Die Opioid-Krise hat die USA voll im Griff. Jetzt behaupten Mediziner, viele der Todesfälle könnten auf die gleichzeitige Einnahme von Opioiden und Benzodiazepinen zurückzuführen sein. Wurde bisher übersehen, wie risikoreich die Einnahme beider Arzneistoffe ist?
Aufgrund der Opioid-Krise sterben inzwischen mehr US-Amerikaner unter 50 Jahren an einer Überdosis Drogen als durch Autounfälle oder Waffengewalt. Zwei Drittel davon durch den Missbrauch von Opioiden. Einen Grund dafür sehen Experten in der leichtfertigen Verschreibung entsprechender Medikamente. Jetzt warnen Mediziner vor einer weiteren Krise: Die Zahl der Todesfälle durch Benzodiazepine stieg in den letzten Jahren in den USA stark an. Die Experten spekulieren, dass die Gefahr durch Benzodiazepine bisher übersehen wurde, weil rund ein Viertel der Benzodiazepin-Toten gleichzeitig Opioide einnahmen.
Benzodiazepine gehören mit ihren angstlösenden, beruhigenden und schlaffördernden Eigenschaften zu den meistverschriebenen Psychopharmaka weltweit. Ein großer Nachteil ist ihr hohes Suchtpotenzial. In Deutschland sind Schätzungen zufolge etwa 1,5 Millionen Menschen von ihnen abhängig. Laut einer aktuellen Studie ist das Risiko einer Opioid-abhängigen Überdosis fünfmal höher, wenn der Patient gleichzeitig Benzodiazepine eingenommen hat. Die Kombination der Medikamente ist deshalb problematisch, weil beide Wirkstoffe dämpfend auf das zentrale Nervensystem wirken. Bei gleichzeitiger Einnahme addieren sich die Effekte und dies kann zu Atemlähmung und Tod durch Ersticken führen. Die FDA warnt angesichts der Opioid-Krise immer wieder davor, wie risikoreich die gleichzeitige Einnahme beider Medikamente ist. Erst kürzlich rief die FDA zu „proaktiver Pharmakoviliganz“ auf. Die Überwachung der Sicherheit eines Medikaments, in dem Fall der Opioide und Benzodiazepine, muss verbessert werden. Bei der Pharmakovigilanz geht es vor allem darum, auch bisher unerwünschte Wirkungen zu entdecken und zu beurteilen, um entsprechende Maßnahmen zur Risikominimierung zu ergreifen.

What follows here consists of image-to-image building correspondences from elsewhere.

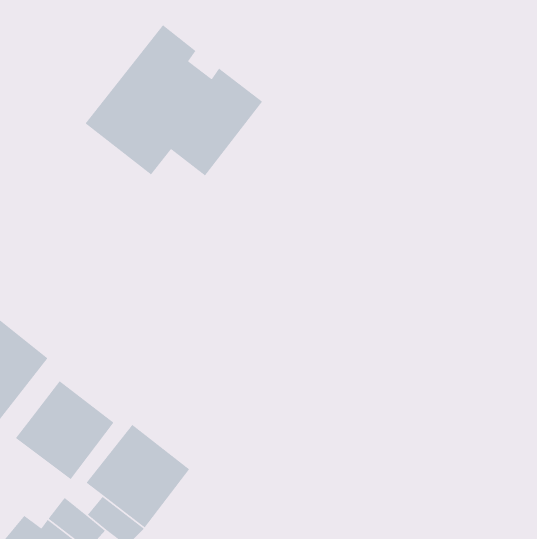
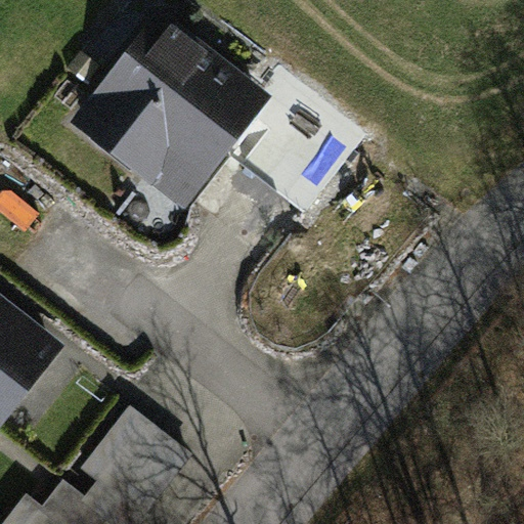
building: [15,380,115,480] -> none

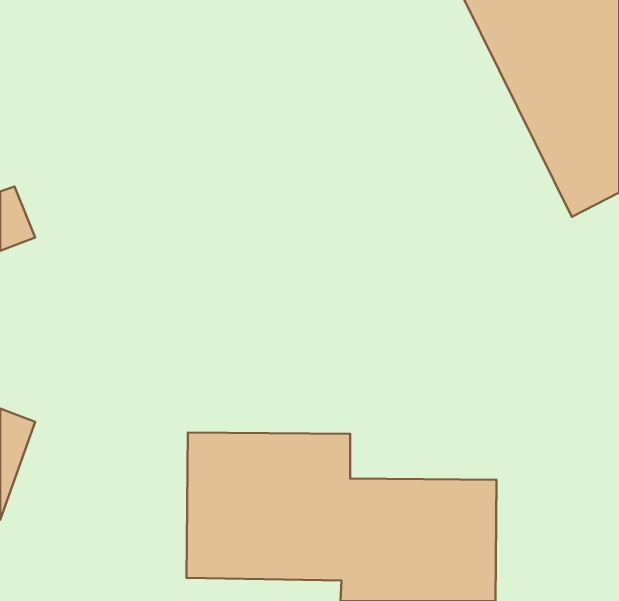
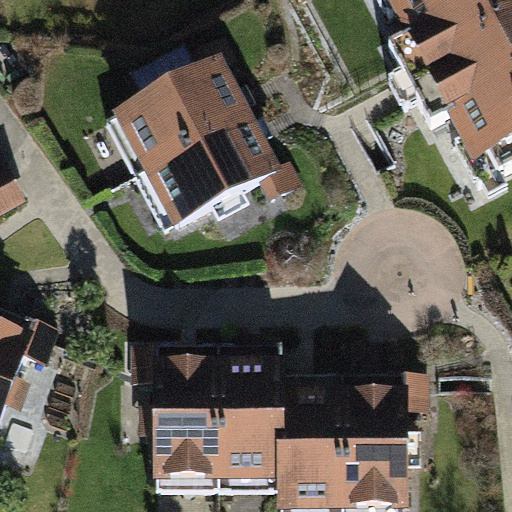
building: none -> [115,62,284,237]

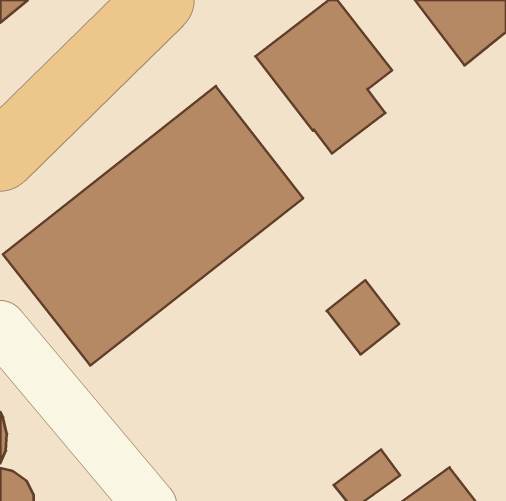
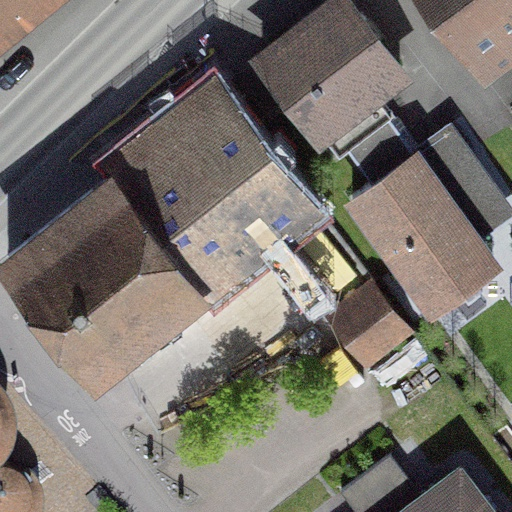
building: none -> [343,122,502,301]

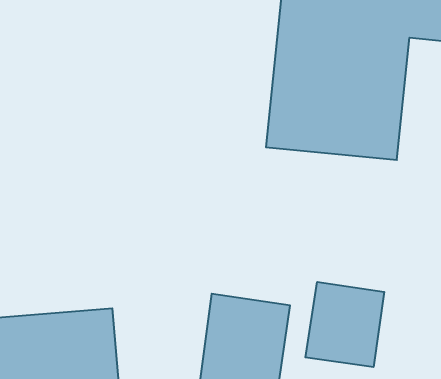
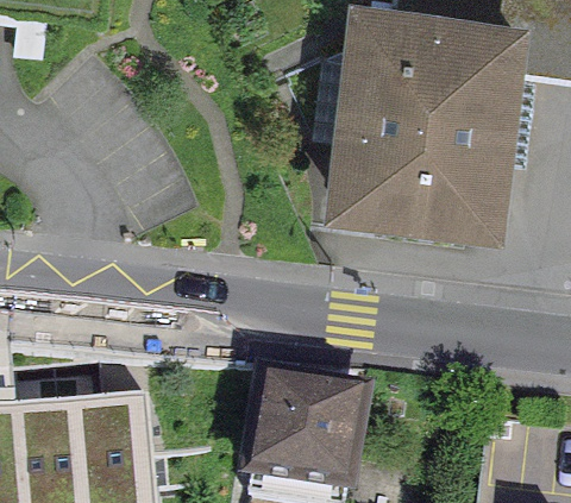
building: [305,282,384,367] -> none

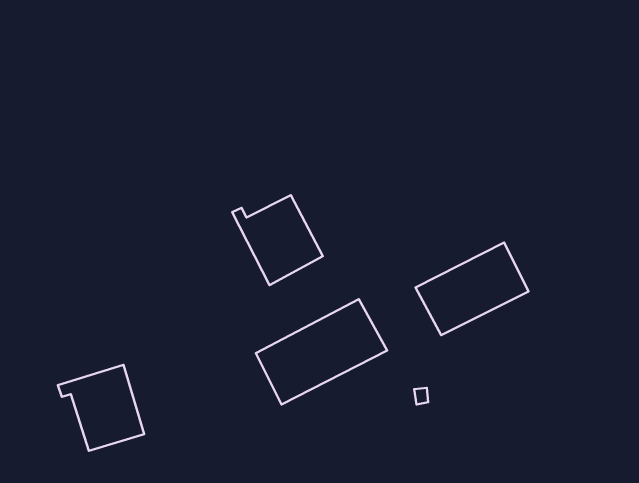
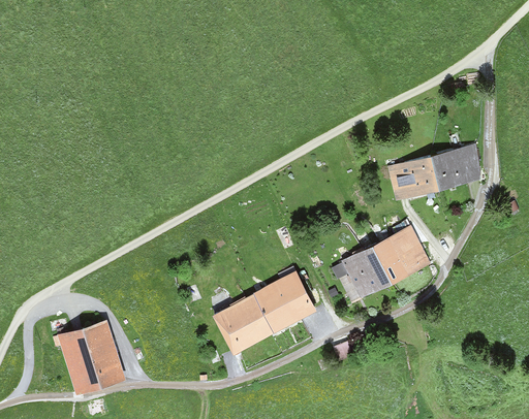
building: none -> [386,144,481,201]
building: [232,195,323,285] -> none

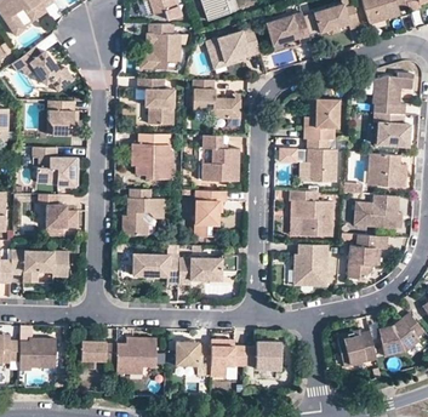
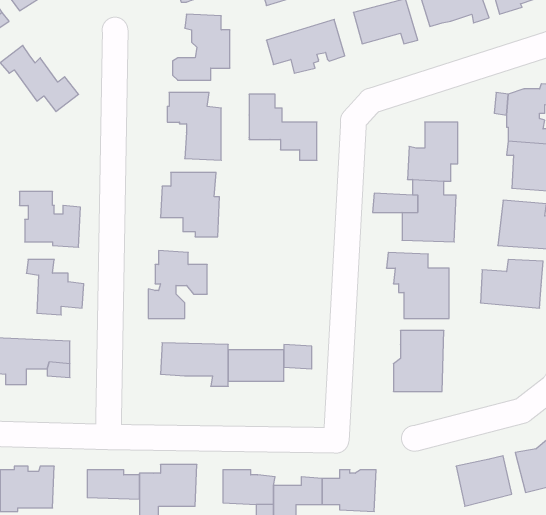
building: [47,101,78,136] -> none
building: [202,136,239,183] -> none
building: [193,190,226,238] -> none
building: [346,235,387,281] -> none

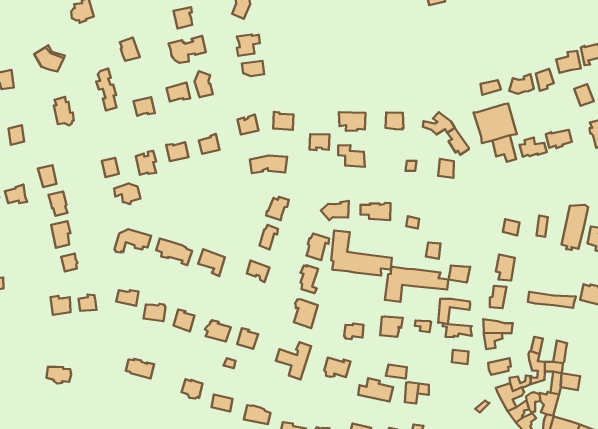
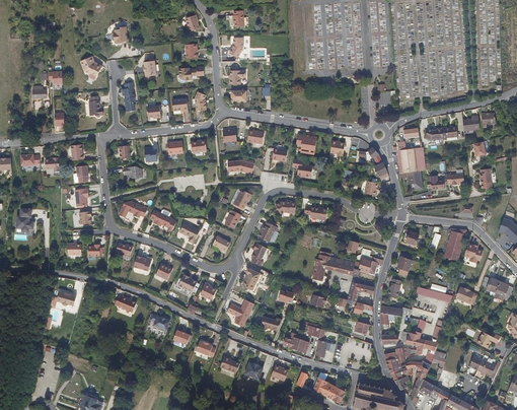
building: [331,231,392,276] -> none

An der Entwicklung neuer Opioide, die nicht abhängig machen, aber genauso stark wirken, arbeiten Forscher schon länger. So haben Wissenschaftler an der Charité in Berlin dieses Jahr neuartige Opiode mit vielversprechenden Ergebnissen im Tierversuch getestet. Die Wirkstoff-Moleküle haben sie zuvor am Computer designt. Die Entwicklung neuer Benzodiazepine ist hingegen schwieriger: Benzodiazepine wirken an einer Struktur im Gehirn, die so komplex ist, dass sie bisher nicht richtig aufgeklärt werden konnte – den sogenannten GABAA-Rezeptoren im Gehirn. Doch auch hier sind Forscher mithilfe modernster Elektronenmikroskopie einen Schritt weiter. Sie konnten die Struktur der in menschlichen Synapsen häufigsten Isoform des GABAA-Rezeptors erstmals detaillierter als bisher auflösen. Das ermöglicht es Forschern in Zukunft neue passgenaue Wirkstoffe zu entwickeln, die als Alternative bei Angst- oder Schlafstörungen eingesetzt werden können. Der Rezeptor ist komplex und daher auch besonders vielseitig. Barbiturate, Alkohol, Anästhetika und Steroide wirken ebenfalls über den GABAA-Rezeptor. Wenn Forscher also seine Struktur entschlüsseln, können sie auch besser verstehen, wie diese chemischen Verbindungen über den Rezeptor wirken. Möglicherweise lassen sich dann auch neue, bessere Medikamente entwickeln.
Bis dahin ist es allerdings noch ein weiter Weg. Der Einsatz herkömmlicher Benzodiazepine hat aber auch seine Berechtigung. Symptome etwa bei einer Depression oder bei Angsstörungen lassen sich schnell durch die sedativ und anxiolytisch wirkenden Benzodiazepine lindern, sodass man bislang nicht um den Einsatz dieser Arzneistoffe herumkommt. Denn die dafür indizierten Medikamente wie SSRI-Antidepressiva wirken meist zeitlich verzögert und helfen nicht in Akutsituationen. Die Tatsache, dass sich einige Benzodiazepine wie Diazepam (© Valium) auf der Liste der unentbehrlichen Medikamente der WHO befinden, unterstreicht die Wichtigkeit dieser Medikamente.